Jackson doesn’t say it explicitly, but one suspects he assumes that none of these Buddhist arguments would pass muster in a modern philosophy department. Even Dharmakirti, the 7th century Indian pandit whom many Tibetans regard as mounting the ultimate philosophical case for reincarnation, is given short shrift. To back up the notion that the mindstream can continue without the body, Dharamakirti argues that the mind cannot be dependent or an emergent property of the body, because the two are so fundamentally different: mind is clear, knowing and immaterial, while the body is coarse, insentient and physical. This, Jackson writes, “appears to beg the question, by defining terms in such a way that the desired conclusion is unavoidable.”
Jackson does actually lay his cards on the table in his final, illuminating discussion of how reincarnation has been adopted by the modern west. He is not a literalist, recalling his shocked incredulity at a Tibetan lama’s earnest account of the fates of two brothers who had committed serious, but slightly different misdeeds: one was reborn as red fish with a blue head and the other as a blue fish with a red head.

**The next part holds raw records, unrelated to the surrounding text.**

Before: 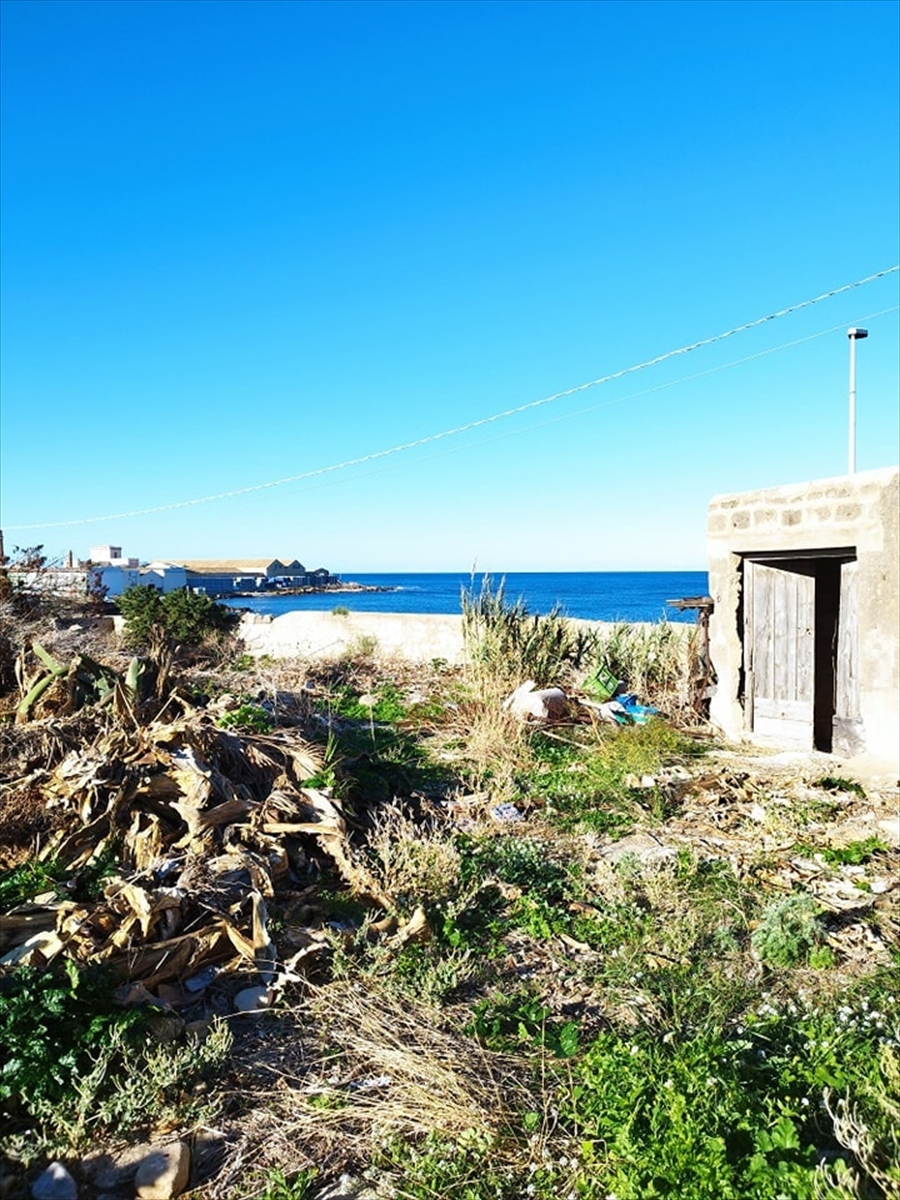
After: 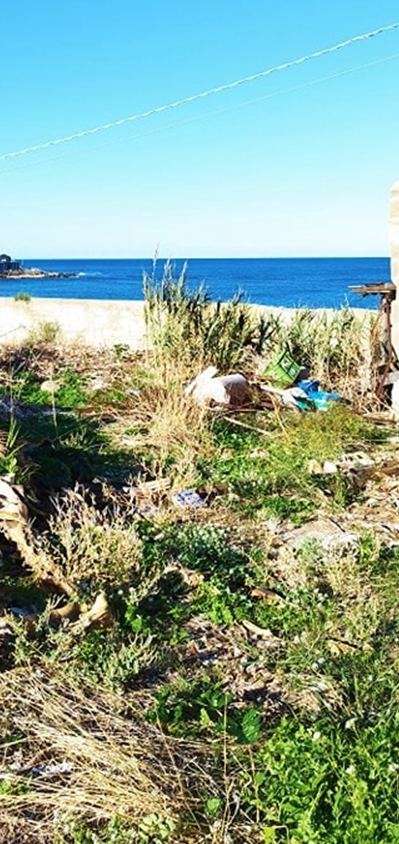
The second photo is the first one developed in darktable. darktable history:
crop: left 35.432%, top 26.233%, right 20.145%, bottom 3.432%
color balance rgb: linear chroma grading › shadows -3%, linear chroma grading › highlights -4%
velvia: on, module defaults
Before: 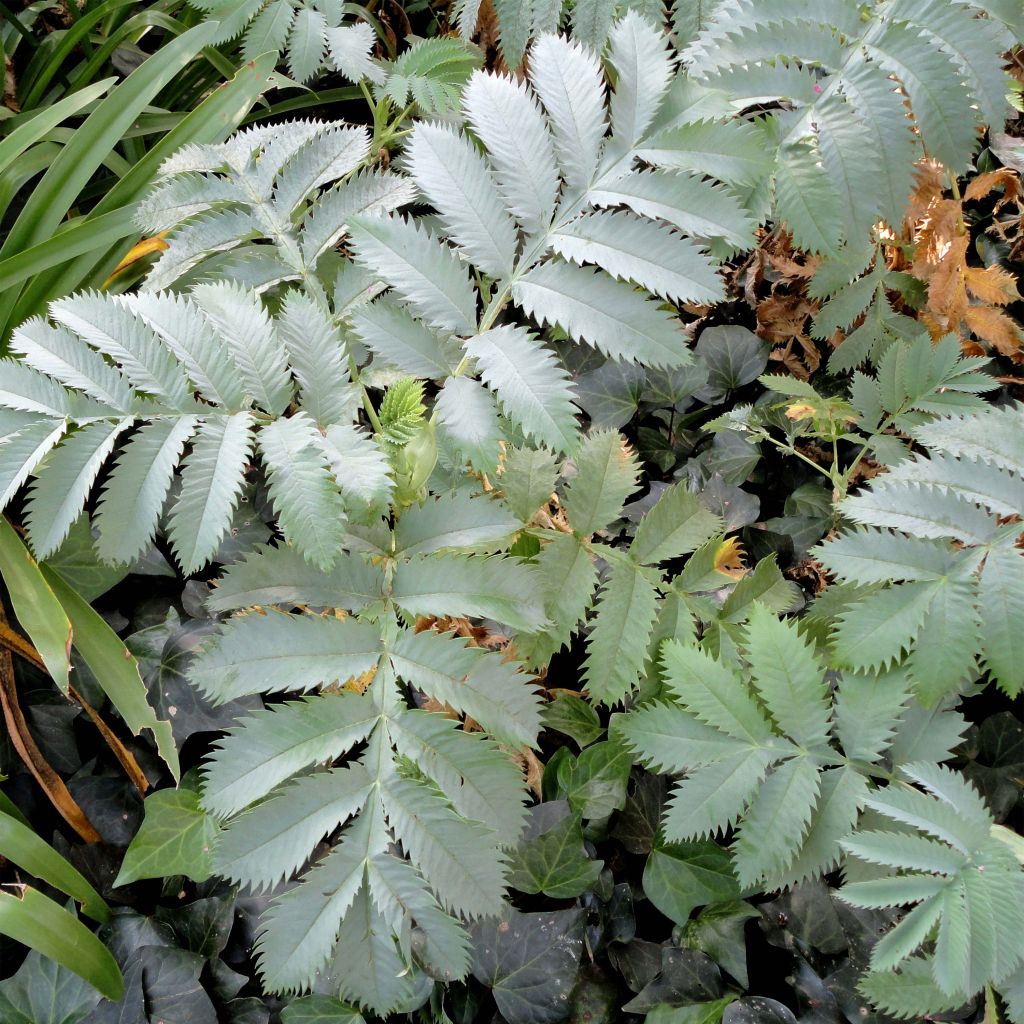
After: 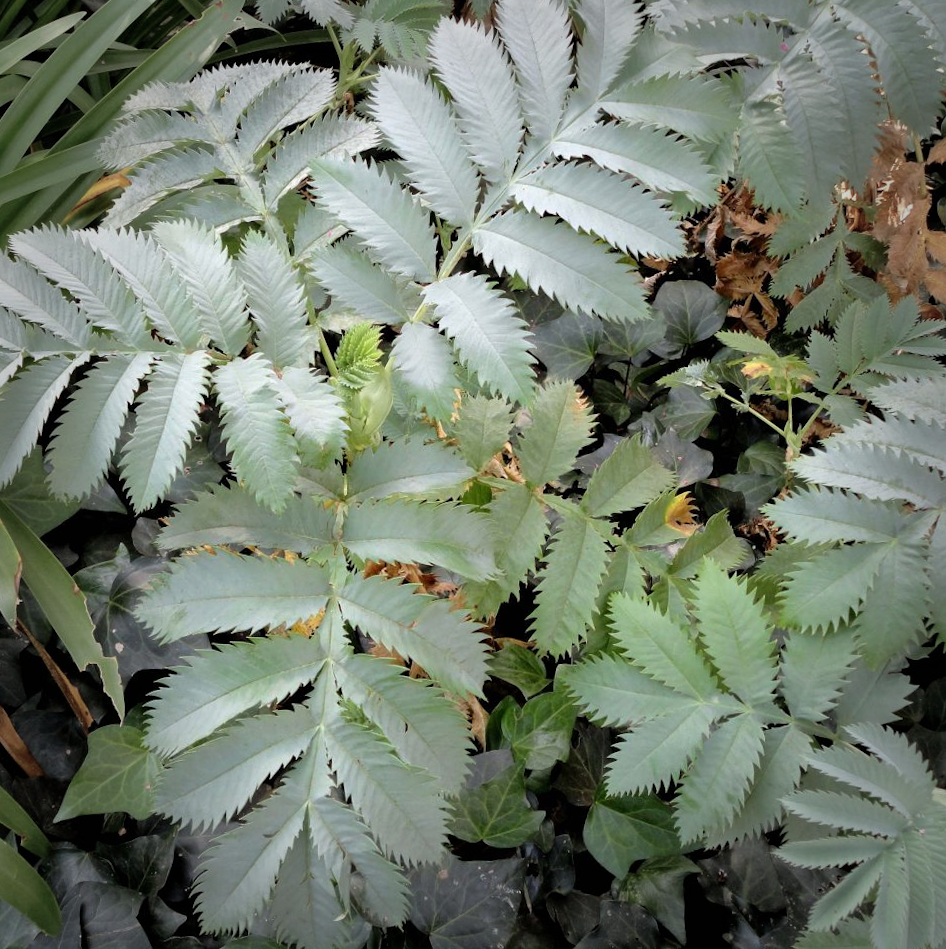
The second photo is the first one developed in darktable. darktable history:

But nor is he the kind of secular, humanistic Buddhist that believes the doctrine of reincarnation should be entirely disposed of, or perhaps interpreted in symbolic or psychological terms, leaving a set of core teachings shorn of speculative metaphysics and superstition. And unlike some of these secularists, Jackson finds no good reason for thinking that the Buddha himself did not believe in rebirth.
Rather, Jackson declares himself to be what he calls an As-If Agnostic, by which I think he means someone who keeps an open mind that reincarnation could operate in some way or another, whilst acting as if traditional attitudes to reincarnation were true, trusting that taking on such a mindset will help one to participate in the liberating and meaningful sphere of the dharma and, even, of the way things really are. Such an attitude might be supported by appeals to experience: the counsel of venerable teachers who tow the conventional line and, perhaps, the many remarkable case studies of children who recall past lives collected by the American academic Ian Stevenson.
In the course of this final discussion, Jackson makes two further arresting points. Firstly, many of the Buddhist teachers who gained most influence in the west were those who downplayed the importance of reincarnation. Secondly, the doctrines that these teachers have tended to emphasize – such as Dzogchen, Mahamudra, or Zen – center around direct experience of the enlightened mind, where considerations of karma and rebirth can seem somewhat remote. Perhaps, this is the answer to why some western Buddhists – even those involved in non-secular, traditional sanghas – feel that the question of reincarnation is not of paramount concern. For if Buddhism is a form of “immortality project”, we may be encouraged to discover the “deathless” state first and foremost, not in some distant future, but in our own immediate experience. This may be the true direction of travel.
Jackson himself points to just such a conclusion in the story he uses to end his excellent book. In a previous lifetime, the Buddha says, he was a seer who was able to fly as fast as the wind for hundreds of years, yet never reached the end of the world. But this, we are told, was a mistake: the end of the world he should have been seeking is the place “where one is not born, does not grow old and die, does not pass away and get reborn.” And where is this to be found? “It is,” the Buddha explains, “in this fathom-long body endowed with perception and mind that I proclaim the world, the origin of the world, the cessation of the world and the way leading to the cessation of the world.”